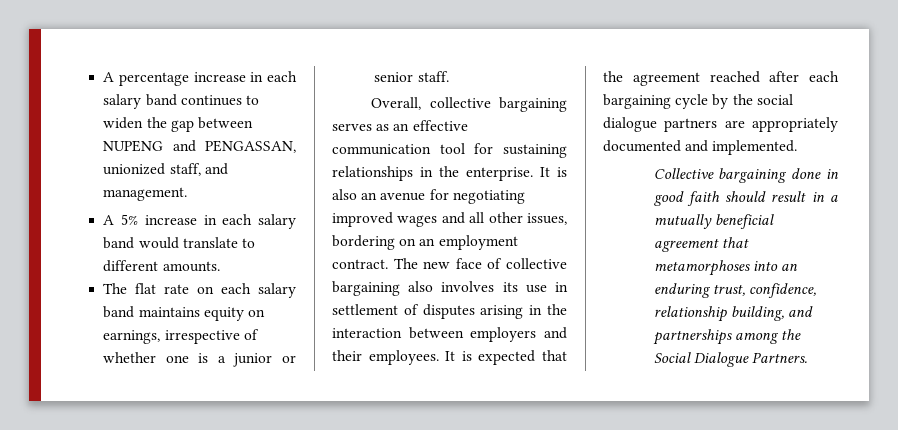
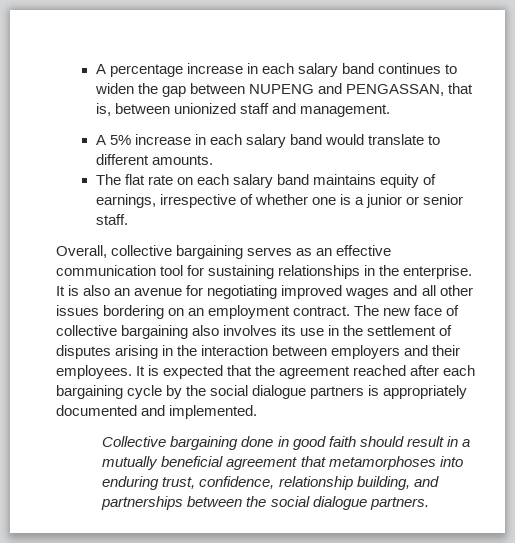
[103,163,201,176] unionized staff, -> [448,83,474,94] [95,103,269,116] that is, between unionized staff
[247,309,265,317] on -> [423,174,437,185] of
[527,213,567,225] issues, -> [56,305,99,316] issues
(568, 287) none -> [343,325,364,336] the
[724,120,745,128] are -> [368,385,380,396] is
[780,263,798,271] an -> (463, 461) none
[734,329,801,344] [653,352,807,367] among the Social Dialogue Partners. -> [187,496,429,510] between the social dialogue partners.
━━━━━━━━━━
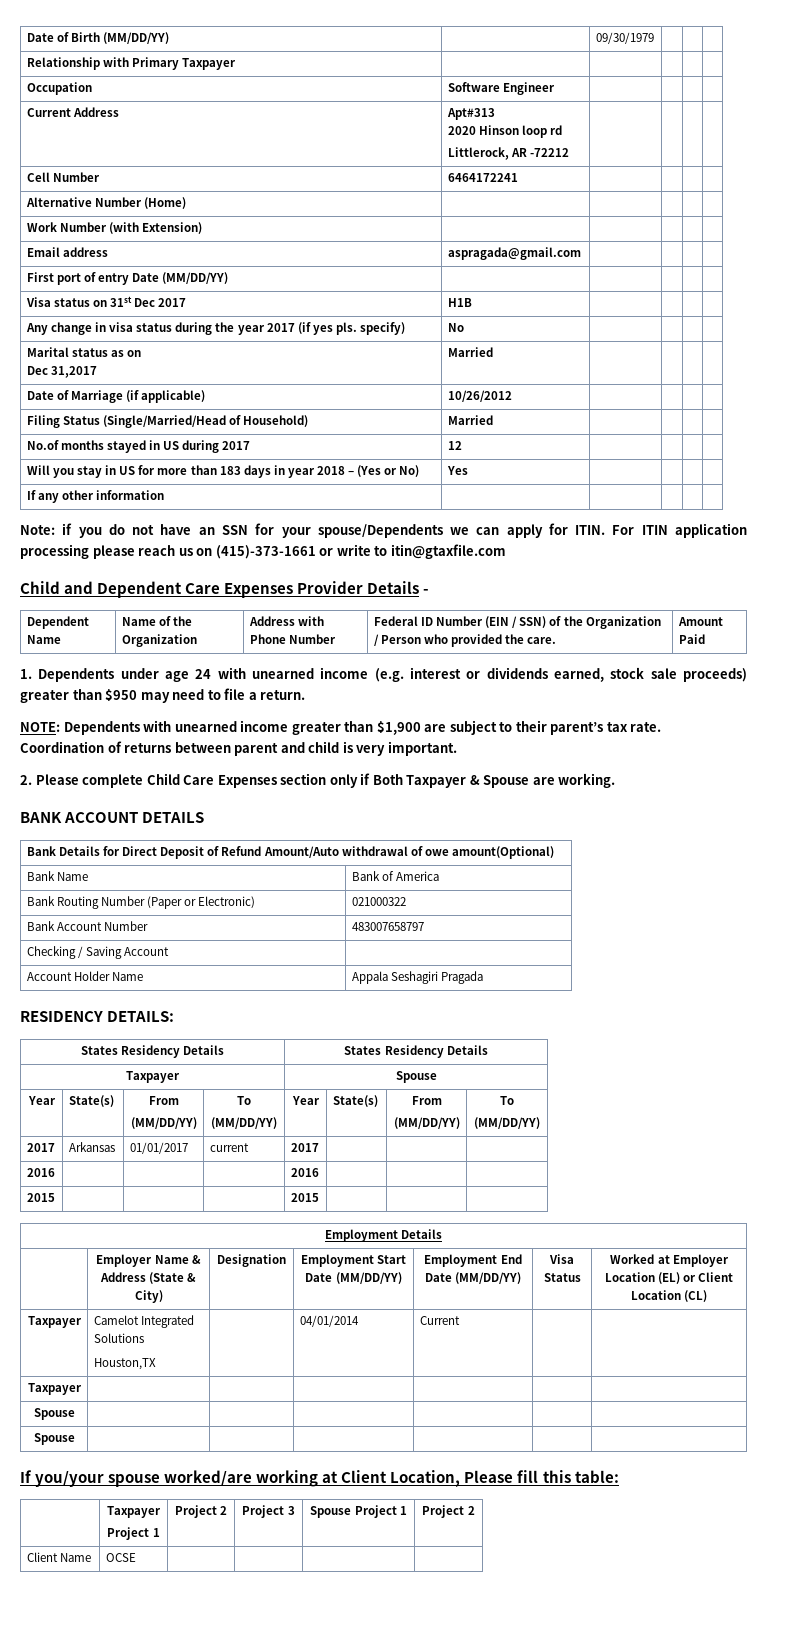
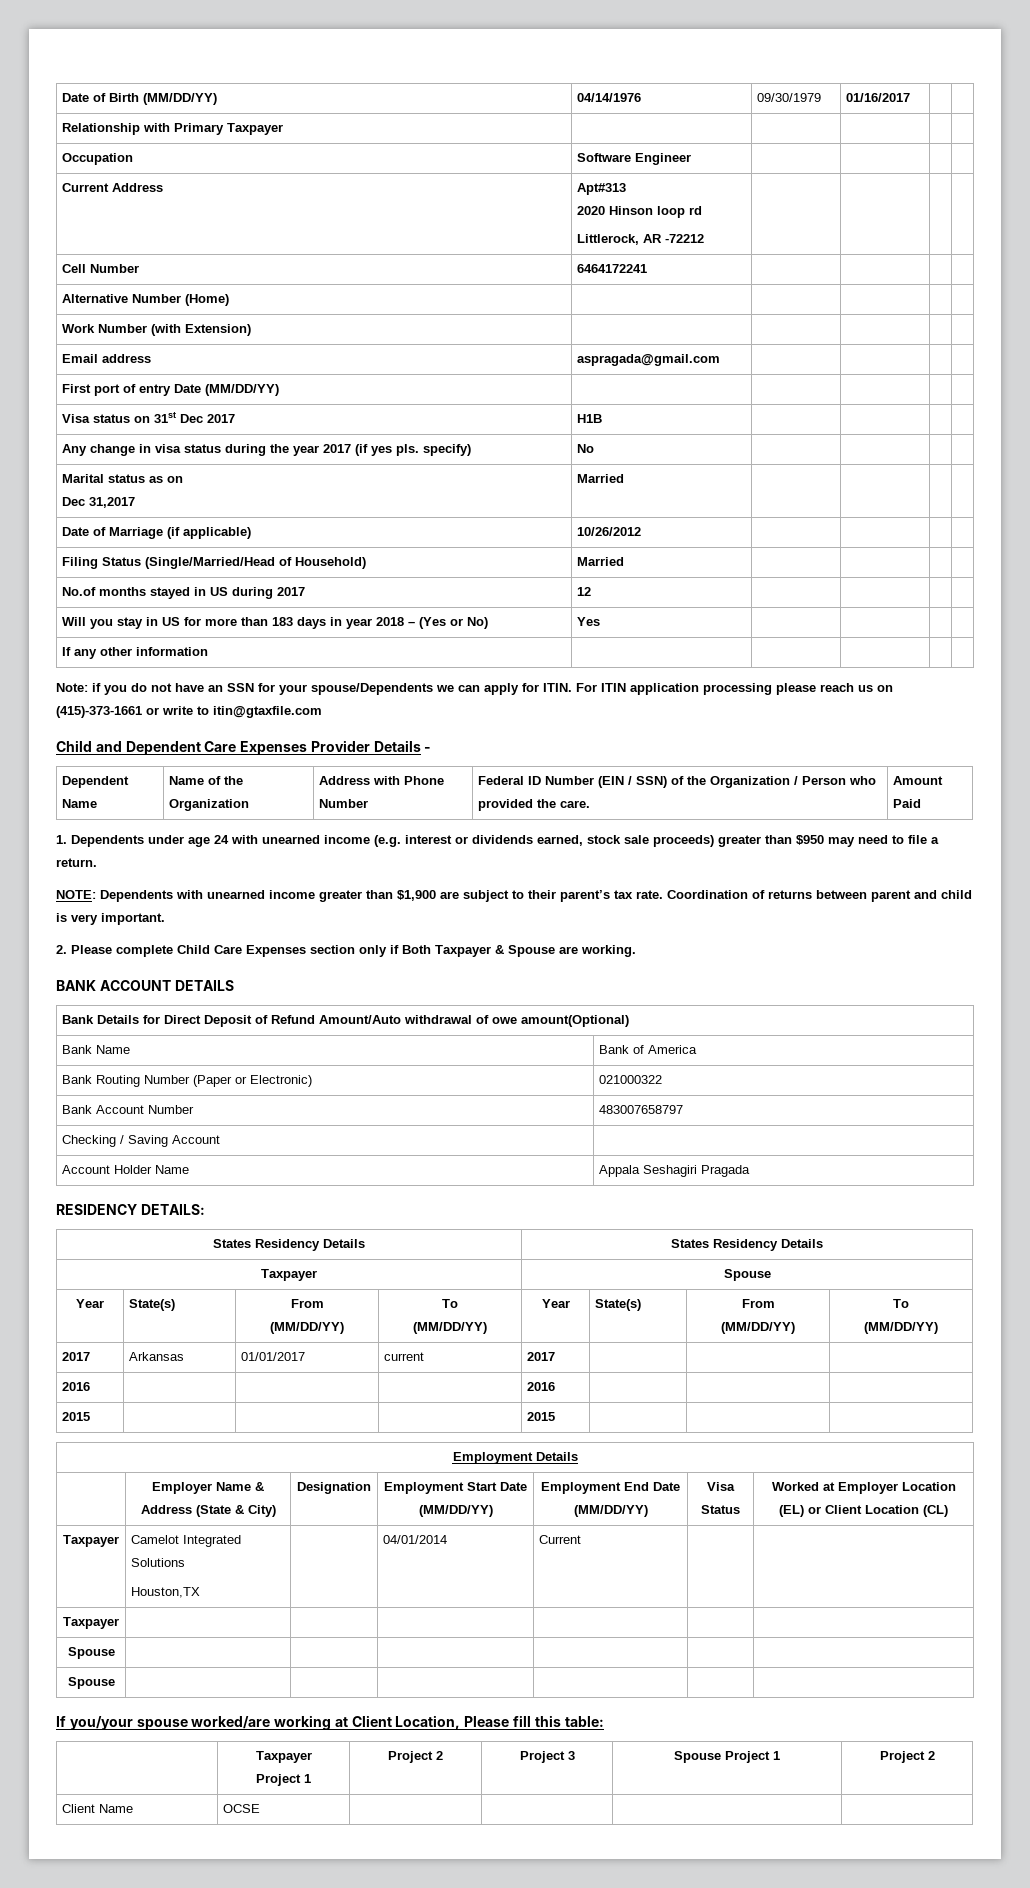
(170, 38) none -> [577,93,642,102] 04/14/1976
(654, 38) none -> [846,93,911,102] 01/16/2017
━━━━━━━━━━
ASSIGNED TASK: Filter the records above for "none" and copy every matching line.

RESULT OF THIS TASK:
(568, 287) none -> [343,325,364,336] the
[780,263,798,271] an -> (463, 461) none
(170, 38) none -> [577,93,642,102] 04/14/1976
(654, 38) none -> [846,93,911,102] 01/16/2017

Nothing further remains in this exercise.